DATA SHOWN:

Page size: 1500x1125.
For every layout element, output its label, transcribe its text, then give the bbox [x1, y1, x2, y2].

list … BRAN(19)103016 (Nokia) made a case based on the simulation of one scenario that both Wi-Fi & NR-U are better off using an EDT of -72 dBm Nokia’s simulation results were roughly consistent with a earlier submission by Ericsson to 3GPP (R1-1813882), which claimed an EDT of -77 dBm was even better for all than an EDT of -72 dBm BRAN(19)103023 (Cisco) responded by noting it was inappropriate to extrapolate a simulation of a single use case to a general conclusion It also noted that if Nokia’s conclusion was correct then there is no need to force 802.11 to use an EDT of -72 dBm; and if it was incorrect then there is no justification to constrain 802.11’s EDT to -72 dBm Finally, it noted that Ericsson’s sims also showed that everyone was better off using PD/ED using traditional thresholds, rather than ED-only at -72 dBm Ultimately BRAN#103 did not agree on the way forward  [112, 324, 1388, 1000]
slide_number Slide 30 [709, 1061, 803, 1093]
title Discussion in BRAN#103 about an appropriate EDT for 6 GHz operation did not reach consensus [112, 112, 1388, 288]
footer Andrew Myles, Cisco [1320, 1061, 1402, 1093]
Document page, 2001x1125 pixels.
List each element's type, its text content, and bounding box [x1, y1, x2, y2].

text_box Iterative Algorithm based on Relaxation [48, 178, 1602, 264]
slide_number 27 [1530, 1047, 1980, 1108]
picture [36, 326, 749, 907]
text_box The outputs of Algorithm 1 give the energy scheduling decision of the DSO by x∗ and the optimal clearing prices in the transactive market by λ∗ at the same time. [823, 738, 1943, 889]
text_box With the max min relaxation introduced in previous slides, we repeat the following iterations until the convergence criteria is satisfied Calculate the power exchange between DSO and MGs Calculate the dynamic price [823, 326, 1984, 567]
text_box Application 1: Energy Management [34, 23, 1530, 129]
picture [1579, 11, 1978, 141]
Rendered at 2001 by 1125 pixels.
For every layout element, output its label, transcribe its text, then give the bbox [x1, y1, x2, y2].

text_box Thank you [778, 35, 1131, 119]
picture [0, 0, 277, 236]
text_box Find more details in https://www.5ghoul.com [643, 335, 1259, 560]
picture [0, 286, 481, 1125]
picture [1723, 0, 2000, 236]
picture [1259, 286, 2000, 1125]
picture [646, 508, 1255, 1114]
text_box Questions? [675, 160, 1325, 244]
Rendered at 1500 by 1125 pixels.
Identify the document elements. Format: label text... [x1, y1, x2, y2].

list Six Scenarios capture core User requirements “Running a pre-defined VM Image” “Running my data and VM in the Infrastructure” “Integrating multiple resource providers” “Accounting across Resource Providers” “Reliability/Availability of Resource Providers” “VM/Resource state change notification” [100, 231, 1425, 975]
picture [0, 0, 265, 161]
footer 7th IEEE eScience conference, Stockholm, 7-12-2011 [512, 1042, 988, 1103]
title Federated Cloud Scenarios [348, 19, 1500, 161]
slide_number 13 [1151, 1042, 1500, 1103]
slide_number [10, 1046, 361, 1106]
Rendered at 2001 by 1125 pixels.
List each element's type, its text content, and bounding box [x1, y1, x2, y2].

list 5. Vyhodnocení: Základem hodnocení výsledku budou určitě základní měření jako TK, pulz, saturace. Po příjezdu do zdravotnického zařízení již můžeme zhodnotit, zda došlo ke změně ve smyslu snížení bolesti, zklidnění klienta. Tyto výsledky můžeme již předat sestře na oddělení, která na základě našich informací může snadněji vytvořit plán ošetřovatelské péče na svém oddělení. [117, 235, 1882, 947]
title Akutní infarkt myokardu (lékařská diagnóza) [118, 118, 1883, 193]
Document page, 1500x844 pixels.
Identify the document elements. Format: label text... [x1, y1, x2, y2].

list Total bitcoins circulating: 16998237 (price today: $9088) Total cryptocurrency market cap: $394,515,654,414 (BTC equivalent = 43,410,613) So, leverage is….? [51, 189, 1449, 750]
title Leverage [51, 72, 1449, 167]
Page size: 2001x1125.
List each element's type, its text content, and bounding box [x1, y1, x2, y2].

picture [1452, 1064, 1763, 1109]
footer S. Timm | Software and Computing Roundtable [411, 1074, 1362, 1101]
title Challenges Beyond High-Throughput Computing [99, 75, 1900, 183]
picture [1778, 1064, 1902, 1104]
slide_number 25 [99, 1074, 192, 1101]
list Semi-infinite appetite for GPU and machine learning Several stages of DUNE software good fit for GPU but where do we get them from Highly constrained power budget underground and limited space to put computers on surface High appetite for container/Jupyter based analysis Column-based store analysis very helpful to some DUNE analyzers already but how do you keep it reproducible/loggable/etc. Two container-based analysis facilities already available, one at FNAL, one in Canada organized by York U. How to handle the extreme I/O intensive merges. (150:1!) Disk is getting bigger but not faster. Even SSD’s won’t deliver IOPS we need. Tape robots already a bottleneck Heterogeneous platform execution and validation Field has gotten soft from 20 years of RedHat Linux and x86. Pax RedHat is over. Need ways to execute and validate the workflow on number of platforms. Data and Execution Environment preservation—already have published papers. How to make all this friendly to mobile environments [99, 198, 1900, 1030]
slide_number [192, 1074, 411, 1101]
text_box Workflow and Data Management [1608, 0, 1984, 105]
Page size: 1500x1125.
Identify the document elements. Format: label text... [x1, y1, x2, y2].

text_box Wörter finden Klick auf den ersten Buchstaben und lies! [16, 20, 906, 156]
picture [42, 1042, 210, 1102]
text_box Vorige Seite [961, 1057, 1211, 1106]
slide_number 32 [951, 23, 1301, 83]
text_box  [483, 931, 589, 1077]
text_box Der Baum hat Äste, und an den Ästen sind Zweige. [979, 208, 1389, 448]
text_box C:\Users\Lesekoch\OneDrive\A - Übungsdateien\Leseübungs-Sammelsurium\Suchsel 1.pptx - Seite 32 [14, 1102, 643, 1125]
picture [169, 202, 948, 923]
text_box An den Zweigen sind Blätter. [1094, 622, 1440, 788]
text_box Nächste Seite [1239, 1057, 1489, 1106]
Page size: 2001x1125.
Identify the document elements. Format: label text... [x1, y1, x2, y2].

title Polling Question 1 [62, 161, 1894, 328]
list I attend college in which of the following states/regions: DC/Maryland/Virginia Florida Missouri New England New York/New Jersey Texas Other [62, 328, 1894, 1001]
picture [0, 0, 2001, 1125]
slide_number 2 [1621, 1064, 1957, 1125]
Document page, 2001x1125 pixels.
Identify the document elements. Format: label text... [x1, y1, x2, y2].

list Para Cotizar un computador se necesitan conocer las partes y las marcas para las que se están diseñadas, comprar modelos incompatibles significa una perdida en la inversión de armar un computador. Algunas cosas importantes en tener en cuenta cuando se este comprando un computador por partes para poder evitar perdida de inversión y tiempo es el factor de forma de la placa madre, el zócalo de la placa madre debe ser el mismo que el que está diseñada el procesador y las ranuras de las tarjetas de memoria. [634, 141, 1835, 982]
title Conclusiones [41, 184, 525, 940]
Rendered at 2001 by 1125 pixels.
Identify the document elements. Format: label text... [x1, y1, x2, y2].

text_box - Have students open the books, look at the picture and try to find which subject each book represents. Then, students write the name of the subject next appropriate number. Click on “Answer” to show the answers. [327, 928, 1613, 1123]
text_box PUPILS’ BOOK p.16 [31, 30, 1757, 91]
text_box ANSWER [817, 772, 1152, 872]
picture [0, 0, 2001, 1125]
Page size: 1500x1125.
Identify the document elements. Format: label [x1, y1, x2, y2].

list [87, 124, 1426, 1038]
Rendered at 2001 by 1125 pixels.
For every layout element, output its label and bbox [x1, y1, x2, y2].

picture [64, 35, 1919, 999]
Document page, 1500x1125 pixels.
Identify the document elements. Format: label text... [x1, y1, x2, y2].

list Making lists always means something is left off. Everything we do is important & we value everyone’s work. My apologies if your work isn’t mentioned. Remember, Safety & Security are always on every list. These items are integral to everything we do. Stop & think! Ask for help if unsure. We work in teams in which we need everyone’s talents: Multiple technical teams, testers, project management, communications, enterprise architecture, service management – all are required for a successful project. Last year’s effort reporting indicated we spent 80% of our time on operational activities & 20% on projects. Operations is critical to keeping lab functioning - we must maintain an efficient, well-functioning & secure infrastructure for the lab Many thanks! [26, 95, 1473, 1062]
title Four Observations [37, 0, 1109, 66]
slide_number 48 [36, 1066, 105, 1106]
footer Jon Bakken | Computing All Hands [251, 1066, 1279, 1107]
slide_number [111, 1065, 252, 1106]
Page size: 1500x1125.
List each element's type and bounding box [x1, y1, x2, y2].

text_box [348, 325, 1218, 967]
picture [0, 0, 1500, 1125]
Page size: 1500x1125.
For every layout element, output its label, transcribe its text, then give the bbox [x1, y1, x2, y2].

EXERCISE:
In the material above, the line with "Document page, 1500x1125 pixels." marks the start. Print it and every line after it through the last, exactly.

COMPLETED EXERCISE:
Document page, 1500x1125 pixels.
Identify the document elements. Format: label text... [x1, y1, x2, y2].

list Making lists always means something is left off. Everything we do is important & we value everyone’s work. My apologies if your work isn’t mentioned. Remember, Safety & Security are always on every list. These items are integral to everything we do. Stop & think! Ask for help if unsure. We work in teams in which we need everyone’s talents: Multiple technical teams, testers, project management, communications, enterprise architecture, service management – all are required for a successful project. Last year’s effort reporting indicated we spent 80% of our time on operational activities & 20% on projects. Operations is critical to keeping lab functioning - we must maintain an efficient, well-functioning & secure infrastructure for the lab Many thanks! [26, 95, 1473, 1062]
title Four Observations [37, 0, 1109, 66]
slide_number 48 [36, 1066, 105, 1106]
footer Jon Bakken | Computing All Hands [251, 1066, 1279, 1107]
slide_number [111, 1065, 252, 1106]
Page size: 1500x1125.
List each element's type and bounding box [x1, y1, x2, y2].

text_box [348, 325, 1218, 967]
picture [0, 0, 1500, 1125]
Page size: 1500x1125.
For every layout element, output its label, transcribe its text, then give the bbox [x1, y1, x2, y2].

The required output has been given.